I have unfortuntly just found her dead, and unfortuantly she wont be any use for a post mortum... Im so upset 

Im also peeved off that i havent taken photos of her recently. She is Truely stunning.. Ive had her over a year now, and i have only a hand ful of pics...

here she is the day i got her and so on..

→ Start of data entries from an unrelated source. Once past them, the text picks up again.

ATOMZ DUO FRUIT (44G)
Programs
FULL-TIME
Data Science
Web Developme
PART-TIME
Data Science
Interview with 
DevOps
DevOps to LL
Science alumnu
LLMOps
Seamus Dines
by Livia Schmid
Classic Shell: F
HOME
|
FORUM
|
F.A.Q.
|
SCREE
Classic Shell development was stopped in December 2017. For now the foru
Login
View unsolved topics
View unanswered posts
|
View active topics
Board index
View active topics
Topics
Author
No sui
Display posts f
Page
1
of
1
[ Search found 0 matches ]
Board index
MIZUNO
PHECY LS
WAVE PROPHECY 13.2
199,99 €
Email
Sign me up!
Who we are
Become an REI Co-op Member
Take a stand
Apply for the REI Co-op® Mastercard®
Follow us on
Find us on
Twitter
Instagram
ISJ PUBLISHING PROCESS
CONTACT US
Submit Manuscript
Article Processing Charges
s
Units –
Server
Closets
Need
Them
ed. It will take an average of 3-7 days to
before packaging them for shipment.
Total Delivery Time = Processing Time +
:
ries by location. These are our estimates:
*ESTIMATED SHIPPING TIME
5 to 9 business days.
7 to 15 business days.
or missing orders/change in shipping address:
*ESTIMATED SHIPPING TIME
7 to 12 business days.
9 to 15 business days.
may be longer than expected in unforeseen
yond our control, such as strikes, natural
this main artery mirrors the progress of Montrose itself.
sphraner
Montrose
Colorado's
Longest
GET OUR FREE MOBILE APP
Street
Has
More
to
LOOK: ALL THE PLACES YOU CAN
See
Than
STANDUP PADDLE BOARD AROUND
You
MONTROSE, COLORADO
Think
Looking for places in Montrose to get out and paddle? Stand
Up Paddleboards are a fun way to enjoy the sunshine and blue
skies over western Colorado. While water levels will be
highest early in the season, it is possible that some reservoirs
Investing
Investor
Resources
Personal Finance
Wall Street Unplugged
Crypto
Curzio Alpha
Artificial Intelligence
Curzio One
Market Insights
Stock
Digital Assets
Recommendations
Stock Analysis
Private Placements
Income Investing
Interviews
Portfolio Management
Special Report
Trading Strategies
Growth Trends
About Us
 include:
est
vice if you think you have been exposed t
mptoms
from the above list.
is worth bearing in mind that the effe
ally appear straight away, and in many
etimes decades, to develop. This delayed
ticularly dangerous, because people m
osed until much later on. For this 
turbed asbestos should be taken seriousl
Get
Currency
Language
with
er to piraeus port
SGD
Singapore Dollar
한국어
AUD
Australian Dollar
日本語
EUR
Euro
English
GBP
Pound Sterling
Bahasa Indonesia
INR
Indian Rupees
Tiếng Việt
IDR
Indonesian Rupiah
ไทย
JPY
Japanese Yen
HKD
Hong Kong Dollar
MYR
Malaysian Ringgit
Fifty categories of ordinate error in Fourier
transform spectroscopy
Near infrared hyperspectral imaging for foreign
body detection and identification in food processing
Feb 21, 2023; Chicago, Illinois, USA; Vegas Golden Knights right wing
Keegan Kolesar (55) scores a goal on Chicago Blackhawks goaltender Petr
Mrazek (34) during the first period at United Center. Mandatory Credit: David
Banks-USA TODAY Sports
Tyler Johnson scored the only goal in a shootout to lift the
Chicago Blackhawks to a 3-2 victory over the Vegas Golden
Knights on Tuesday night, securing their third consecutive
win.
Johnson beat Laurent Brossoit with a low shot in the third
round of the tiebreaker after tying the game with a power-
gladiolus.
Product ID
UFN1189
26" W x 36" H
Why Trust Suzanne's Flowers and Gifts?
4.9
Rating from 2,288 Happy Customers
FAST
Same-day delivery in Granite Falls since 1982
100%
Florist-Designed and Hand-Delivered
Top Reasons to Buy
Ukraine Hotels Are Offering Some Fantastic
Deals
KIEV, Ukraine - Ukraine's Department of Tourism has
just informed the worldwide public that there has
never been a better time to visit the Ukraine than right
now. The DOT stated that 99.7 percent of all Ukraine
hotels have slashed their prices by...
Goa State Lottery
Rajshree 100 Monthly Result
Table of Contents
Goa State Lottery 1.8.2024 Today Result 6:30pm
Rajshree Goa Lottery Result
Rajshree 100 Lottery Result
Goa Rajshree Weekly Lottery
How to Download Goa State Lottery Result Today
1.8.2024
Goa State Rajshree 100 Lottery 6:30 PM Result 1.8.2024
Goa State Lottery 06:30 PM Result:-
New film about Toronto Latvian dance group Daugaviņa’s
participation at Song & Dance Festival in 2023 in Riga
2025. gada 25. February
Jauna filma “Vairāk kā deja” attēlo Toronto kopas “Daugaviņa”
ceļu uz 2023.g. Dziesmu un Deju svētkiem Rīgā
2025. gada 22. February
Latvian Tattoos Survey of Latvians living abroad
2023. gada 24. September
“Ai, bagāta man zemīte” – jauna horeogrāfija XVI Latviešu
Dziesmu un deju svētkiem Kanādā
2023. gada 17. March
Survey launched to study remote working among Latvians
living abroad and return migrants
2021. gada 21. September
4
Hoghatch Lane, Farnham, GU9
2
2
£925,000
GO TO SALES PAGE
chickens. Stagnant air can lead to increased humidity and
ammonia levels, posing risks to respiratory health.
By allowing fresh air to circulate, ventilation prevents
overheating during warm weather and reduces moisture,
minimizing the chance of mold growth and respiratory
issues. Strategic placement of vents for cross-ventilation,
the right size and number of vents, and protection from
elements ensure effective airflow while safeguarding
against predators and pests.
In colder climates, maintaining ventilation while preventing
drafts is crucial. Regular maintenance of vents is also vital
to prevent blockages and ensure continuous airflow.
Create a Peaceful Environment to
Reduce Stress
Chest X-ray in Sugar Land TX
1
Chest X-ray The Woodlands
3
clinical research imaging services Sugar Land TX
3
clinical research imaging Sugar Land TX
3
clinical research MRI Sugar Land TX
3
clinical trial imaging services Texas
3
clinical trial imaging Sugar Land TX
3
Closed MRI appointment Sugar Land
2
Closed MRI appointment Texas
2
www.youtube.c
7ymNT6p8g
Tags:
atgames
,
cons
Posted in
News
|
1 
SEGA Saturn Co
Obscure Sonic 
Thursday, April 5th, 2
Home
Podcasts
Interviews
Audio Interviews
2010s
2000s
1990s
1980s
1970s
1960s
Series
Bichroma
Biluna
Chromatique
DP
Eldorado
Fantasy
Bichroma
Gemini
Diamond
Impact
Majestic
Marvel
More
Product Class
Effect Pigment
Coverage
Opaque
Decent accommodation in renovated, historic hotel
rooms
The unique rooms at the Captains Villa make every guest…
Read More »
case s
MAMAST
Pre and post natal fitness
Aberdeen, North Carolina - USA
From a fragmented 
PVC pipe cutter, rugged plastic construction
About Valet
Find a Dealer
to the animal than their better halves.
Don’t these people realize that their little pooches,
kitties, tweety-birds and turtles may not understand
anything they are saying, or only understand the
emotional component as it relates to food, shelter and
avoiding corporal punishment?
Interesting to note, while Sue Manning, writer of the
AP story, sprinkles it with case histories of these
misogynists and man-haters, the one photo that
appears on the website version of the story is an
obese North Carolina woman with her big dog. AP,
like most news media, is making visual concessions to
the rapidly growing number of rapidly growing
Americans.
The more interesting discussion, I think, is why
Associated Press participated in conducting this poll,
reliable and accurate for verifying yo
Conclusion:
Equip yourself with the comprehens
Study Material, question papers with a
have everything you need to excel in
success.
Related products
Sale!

She was REALLLY this orange and this red and THIS stunning


----------



## shell2909 (Jun 30, 2008)

RIP little one


----------



## lovepets (May 15, 2008)

R.i.p


----------



## freekygeeky (May 25, 2007)

shell2909 said:


> RIP little one





lovepets said:


> R.i.p


thankyou


----------



## purple-vixen (Feb 4, 2009)

RIP little orange crestie  x


----------



## freekygeeky (May 25, 2007)

purple-vixen said:


> RIP little orange crestie  x


thankyou x
she was burried today


----------



## xXFooFooLaFluffXx (Aug 4, 2007)

sleep well little crestie
we lost one of our ground squirells last night gina, so we know what you goin through

thoughts are with you x


----------



## freekygeeky (May 25, 2007)

xXFooFooLaFluffXx said:


> sleep well little crestie
> we lost one of our ground squirells last night gina, so we know what you goin through
> 
> thoughts are with you x


 r.i.p to your little dude too. 
thankyou cat


----------



## fiesta599 (Jun 11, 2009)

RIP.apart from my gorgeous bella id say she was the best looking crestie.its a sad time in crestie land at the moment loosing two gorgeous cresties in such a short space of time.


----------



## freekygeeky (May 25, 2007)

fiesta599 said:


> RIP.apart from my gorgeous bella id say she was the best looking crestie.its a sad time in crestie land at the moment loosing two gorgeous cresties in such a short space of time.


thank you


----------



## Alex (Jun 14, 2009)

R.I.P Little crestie


----------



## Tempestas (Nov 25, 2009)

R.I.P

Such a beautiful girl a great loss.


----------



## freekygeeky (May 25, 2007)

Alex said:


> R.I.P Little crestie





Tempestas said:


> R.I.P
> 
> Such a beautiful girl a great loss.


thankyou x


----------



## Guest (Jan 6, 2010)

So sorry for your loss 
RIP little one


----------



## freekygeeky (May 25, 2007)

Crestie Chris said:


> So sorry for your loss
> RIP little one


thankyou


----------



## Mog1999 (Jan 5, 2010)

*Poor you!*

Poor you! You must be so upset, I have a leopard Gecko and if anything happened to her I would be devistated!
R.I.P !


----------



## Iliria (Jan 19, 2007)

R.I.P Little one


----------



## Nic B-C (Dec 4, 2008)

Such a shame lovely colours too


----------



## sarasin (Dec 8, 2007)

Sorry to hear this Gina, RIP little one


----------